▶ [Instructions]:
(1) In the thread on polished concrete problems, why does one reply say fixing the floor would take demolition? Answer in one to three sentences.
(2) Answer these questions about the polished concrete thread:
(a) What cause did the hired pro give for the poor result?
(b) According to one reply, what does dry polishing need in order to work well?
(c) How much more does one reply suggest cutting off before repolishing?

▶ [Text provided]:
====
# Polished concrete problems



## Young mason (Oct 6, 2013)

Hi guys I just wanted to reach out to this community as I hired a pro to polish the concrete floors in my basement. It's cloudy, uneven, rough in certain areas, dusty in certain areas, and blotchy. What can be done to fix this? Why would this happen? He said it's because the concrete was too soft which I can understand as I had a bugger of a time finishing it but I'm inclined to think the guy didn't do as good of a job as I think he can. Advice is greatly appreciated


----------



## superseal (Feb 4, 2009)

looks like exposed agg vs. polished? Looks like he knocked it down too much or didn't have enough cream to work with.


----------



## Fouthgeneration (Jan 7, 2014)

How can you polish the concrete with out lots of water???--Why is the dry wall hung before the floor is finished?

Did you read up on how terrazzo works before you poured the floor???

How well of a job did you do when you first had sex? ****star? probably not. Practice on a closet or something that won't show---then work on your home that you have to look at for decades.

Fixing this would involve Demolition, then education with practice. Footprints pushed the rock down, voids filled with cement paste and sand only. Whole different methods needed to keep every thing mixed constistantly.

Get out the coarsest stones, cut another 1/8"+ off to get down to aggerate in more areas, repolish


----------



## 6stringmason (May 20, 2005)

Prep it and go over with a micro topping maybe?


----------



## JBM (Mar 31, 2011)

https://www.behr.com/consumer/produ...ne-part-epoxy-concrete-and-garage-floor-paint


----------



## duburban (Apr 10, 2008)

I'm confused by the responses… 

why don't you just polish it till it looks good?! 

if somebody were to go over it again and even it out it would look fine. at this point there is so much exposed it wouldn't change the look at all

Give it another round of dry polish and you'll be golden. 


Dry polishing is fantastic as long as there is adequate dust collection.


----------



## cdkyle (Jul 12, 2009)

duburban said:


> I'm confused by the responses…
> 
> why don't you just polish it till it looks good?!
> 
> ...


My thoughts exactly.


----------
====
[A run of records]
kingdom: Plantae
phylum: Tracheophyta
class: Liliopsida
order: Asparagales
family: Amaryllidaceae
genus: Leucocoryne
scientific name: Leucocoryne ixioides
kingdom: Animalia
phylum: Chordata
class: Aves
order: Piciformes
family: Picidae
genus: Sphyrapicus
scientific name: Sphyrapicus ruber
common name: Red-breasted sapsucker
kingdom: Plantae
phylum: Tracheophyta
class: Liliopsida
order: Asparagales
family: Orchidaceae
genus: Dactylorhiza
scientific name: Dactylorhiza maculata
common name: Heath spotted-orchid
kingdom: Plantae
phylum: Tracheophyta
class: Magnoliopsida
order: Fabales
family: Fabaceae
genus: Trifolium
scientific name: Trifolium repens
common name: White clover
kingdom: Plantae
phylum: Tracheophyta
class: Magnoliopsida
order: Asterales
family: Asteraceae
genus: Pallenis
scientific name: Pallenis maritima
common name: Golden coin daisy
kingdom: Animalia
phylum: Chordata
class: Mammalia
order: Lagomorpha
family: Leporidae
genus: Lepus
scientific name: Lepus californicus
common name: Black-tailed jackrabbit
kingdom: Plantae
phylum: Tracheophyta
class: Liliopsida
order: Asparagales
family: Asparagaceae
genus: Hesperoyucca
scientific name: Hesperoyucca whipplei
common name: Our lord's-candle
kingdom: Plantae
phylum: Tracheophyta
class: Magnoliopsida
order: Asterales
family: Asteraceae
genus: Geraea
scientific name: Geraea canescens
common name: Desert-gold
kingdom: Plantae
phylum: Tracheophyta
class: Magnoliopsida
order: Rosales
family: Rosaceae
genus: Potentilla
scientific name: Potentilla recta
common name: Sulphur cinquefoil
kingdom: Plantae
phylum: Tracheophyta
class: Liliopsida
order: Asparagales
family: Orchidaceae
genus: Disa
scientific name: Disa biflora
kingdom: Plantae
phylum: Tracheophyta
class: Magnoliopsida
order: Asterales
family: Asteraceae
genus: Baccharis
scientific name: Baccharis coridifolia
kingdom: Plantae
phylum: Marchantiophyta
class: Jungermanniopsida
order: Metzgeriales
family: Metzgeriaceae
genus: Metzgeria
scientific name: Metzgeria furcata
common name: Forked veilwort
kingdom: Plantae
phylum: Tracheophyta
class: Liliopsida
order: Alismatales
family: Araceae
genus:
====
▶ [Answers for the exercise]:
(1) Footprints pushed the rock down, and the voids were filled with only cement paste and sand. Keeping everything mixed consistently would need whole different methods.

(2)
(a) He said the concrete was too soft.
(b) Adequate dust collection.
(c) Another 1/8" or more, using the coarsest stones.